La tensión entre las dos principales fuerzas de la derecha española ha alcanzado un nuevo máximo este sábado. El secretario general del PP, Miguel Tellado, ha exigido a Vox que abandone su «tacticismo electoral» tras el voto en contra de la formación de Santiago Abascal a la investidura de María Guardiola como presidenta de Extremadura.
El bloqueo en la Asamblea extremeña
Durante un acto público en Cartagena con motivo del 8M, Tellado ha criticado con dureza que Vox uniera sus votos a los del PSOE y Podemos para impedir la formación de un gobierno liderado por los populares. Según el dirigente del PP, habría bastado con una abstención de Vox para desbloquear la situación en la región, pero la formación optó por el «no», actuando, a juicio de Tellado, «como si fuesen de izquierdas».
El secretario general popular ha advertido que esta estrategia de bloqueo «antisistema» tendrá consecuencias directas en las urnas, asegurando que ningún votante de Vox puede estar satisfecho con lo ocurrido ayer en la cámara extremeña.

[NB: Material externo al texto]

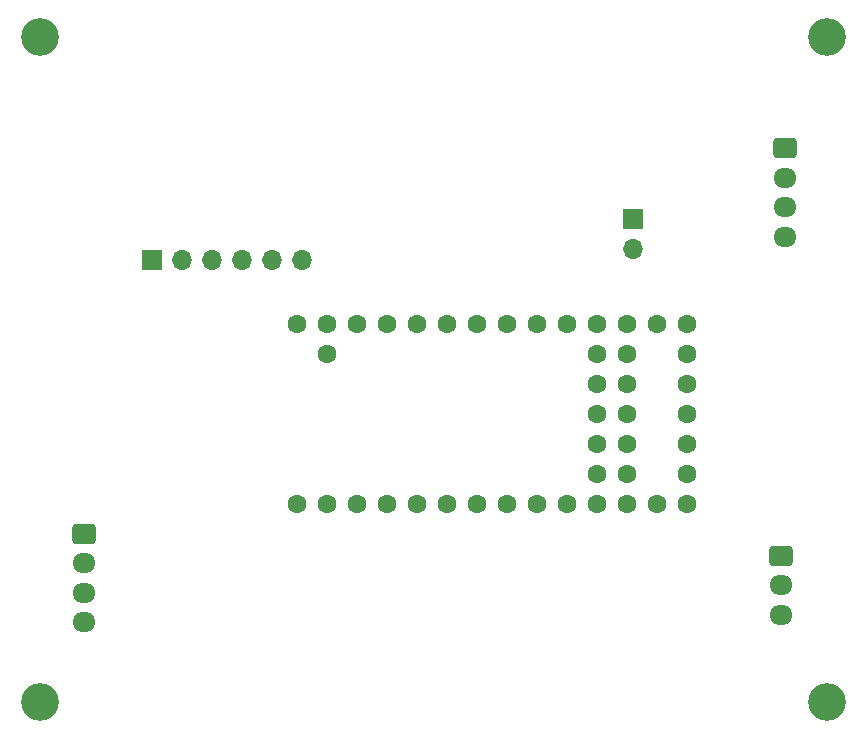
<source format=gbr>
G04 #@! TF.GenerationSoftware,KiCad,Pcbnew,7.0.8*
G04 #@! TF.CreationDate,2024-01-21T01:23:10-07:00*
G04 #@! TF.ProjectId,Pedal Load ,50656461-6c20-44c6-9f61-64202e6b6963,rev?*
G04 #@! TF.SameCoordinates,Original*
G04 #@! TF.FileFunction,Soldermask,Bot*
G04 #@! TF.FilePolarity,Negative*
%FSLAX46Y46*%
G04 Gerber Fmt 4.6, Leading zero omitted, Abs format (unit mm)*
G04 Created by KiCad (PCBNEW 7.0.8) date 2024-01-21 01:23:10*
%MOMM*%
%LPD*%
G01*
G04 APERTURE LIST*
G04 Aperture macros list*
%AMRoundRect*
0 Rectangle with rounded corners*
0 $1 Rounding radius*
0 $2 $3 $4 $5 $6 $7 $8 $9 X,Y pos of 4 corners*
0 Add a 4 corners polygon primitive as box body*
4,1,4,$2,$3,$4,$5,$6,$7,$8,$9,$2,$3,0*
0 Add four circle primitives for the rounded corners*
1,1,$1+$1,$2,$3*
1,1,$1+$1,$4,$5*
1,1,$1+$1,$6,$7*
1,1,$1+$1,$8,$9*
0 Add four rect primitives between the rounded corners*
20,1,$1+$1,$2,$3,$4,$5,0*
20,1,$1+$1,$4,$5,$6,$7,0*
20,1,$1+$1,$6,$7,$8,$9,0*
20,1,$1+$1,$8,$9,$2,$3,0*%
G04 Aperture macros list end*
%ADD10C,3.200000*%
%ADD11O,1.950000X1.700000*%
%ADD12RoundRect,0.250000X-0.725000X0.600000X-0.725000X-0.600000X0.725000X-0.600000X0.725000X0.600000X0*%
%ADD13O,1.700000X1.700000*%
%ADD14R,1.700000X1.700000*%
%ADD15C,1.600000*%
G04 APERTURE END LIST*
D10*
X173800000Y-48145584D03*
D11*
X169925000Y-97100000D03*
X169925000Y-94600000D03*
D12*
X169925000Y-92100000D03*
D10*
X107154416Y-48145584D03*
X173800000Y-104445584D03*
D11*
X170300000Y-65100000D03*
X170300000Y-62600000D03*
X170300000Y-60100000D03*
D12*
X170300000Y-57600000D03*
D11*
X110954416Y-97745584D03*
X110954416Y-95245584D03*
X110954416Y-92745584D03*
D12*
X110954416Y-90245584D03*
D13*
X129404416Y-67045584D03*
X126864416Y-67045584D03*
X124324416Y-67045584D03*
X121784416Y-67045584D03*
X119244416Y-67045584D03*
D14*
X116704416Y-67045584D03*
D15*
X154394416Y-85165584D03*
X156934416Y-85165584D03*
X154394416Y-82625584D03*
X156934416Y-82625584D03*
X154394416Y-80085584D03*
X156934416Y-80085584D03*
X154394416Y-77545584D03*
X156934416Y-77545584D03*
X154394416Y-75005584D03*
X156934416Y-75005584D03*
X131534416Y-75005584D03*
X128994416Y-72465584D03*
X131534416Y-72465584D03*
X134074416Y-72465584D03*
X136614416Y-72465584D03*
X139154416Y-72465584D03*
X141694416Y-72465584D03*
X144234416Y-72465584D03*
X146774416Y-72465584D03*
X149314416Y-72465584D03*
X151854416Y-72465584D03*
X154394416Y-72465584D03*
X156934416Y-72465584D03*
X159474416Y-72465584D03*
X162014416Y-72465584D03*
X162014416Y-75005584D03*
X162014416Y-77545584D03*
X162014416Y-80085584D03*
X162014416Y-82625584D03*
X162014416Y-85165584D03*
X162014416Y-87705584D03*
X159474416Y-87705584D03*
X156934416Y-87705584D03*
X154394416Y-87705584D03*
X151854416Y-87705584D03*
X149314416Y-87705584D03*
X146774416Y-87705584D03*
X144234416Y-87705584D03*
X141694416Y-87705584D03*
X139154416Y-87705584D03*
X136614416Y-87705584D03*
X134074416Y-87705584D03*
X131534416Y-87705584D03*
X128994416Y-87705584D03*
D10*
X107154416Y-104445584D03*
D13*
X157400000Y-66165000D03*
D14*
X157400000Y-63625000D03*
M02*

</source>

Moncloa, la principal beneficiada
Para la dirección nacional del PP, el único ganador de este desencuentro es el presidente del Gobierno. Tellado ha afirmado que Pedro Sánchez es el principal beneficiado de una estrategia que perjudica directamente a los ciudadanos: «Los damnificados son los extremeños, que votaron en diciembre y ya estamos en marzo sin tener todavía un gobierno constituido».
El PP sostiene que Vox está priorizando cálculos electorales en otras comunidades autónomas por encima de los intereses de Extremadura, utilizando «bravuconadas e insultos» que, en última instancia, solo sirven para mantener al PSOE en el poder.

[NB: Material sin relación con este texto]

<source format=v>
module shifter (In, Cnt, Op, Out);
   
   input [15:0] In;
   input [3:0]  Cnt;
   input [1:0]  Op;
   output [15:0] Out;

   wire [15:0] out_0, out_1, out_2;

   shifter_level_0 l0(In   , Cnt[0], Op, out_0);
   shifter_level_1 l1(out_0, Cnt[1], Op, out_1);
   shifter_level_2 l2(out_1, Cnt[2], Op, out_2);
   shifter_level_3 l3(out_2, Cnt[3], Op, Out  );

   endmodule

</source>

Llamamiento a la responsabilidad
Tellado ha hecho un llamamiento a la dirección nacional de Vox para que recupere la sensatez y permita la gobernabilidad. En un dardo directo a la cúpula de Abascal, el secretario general del PP ha afirmado que su partido «respeta más a los dirigentes territoriales de Vox que su propia dirección nacional», insinuando una desconexión entre las bases regionales y las decisiones tomadas en Madrid.
La clave: El bloqueo en Extremadura se produce en un momento de máxima polarización nacional, con el PP intentando marcar distancias con Vox mientras ambos compiten por el liderazgo de la oposición al Gobierno de coalición.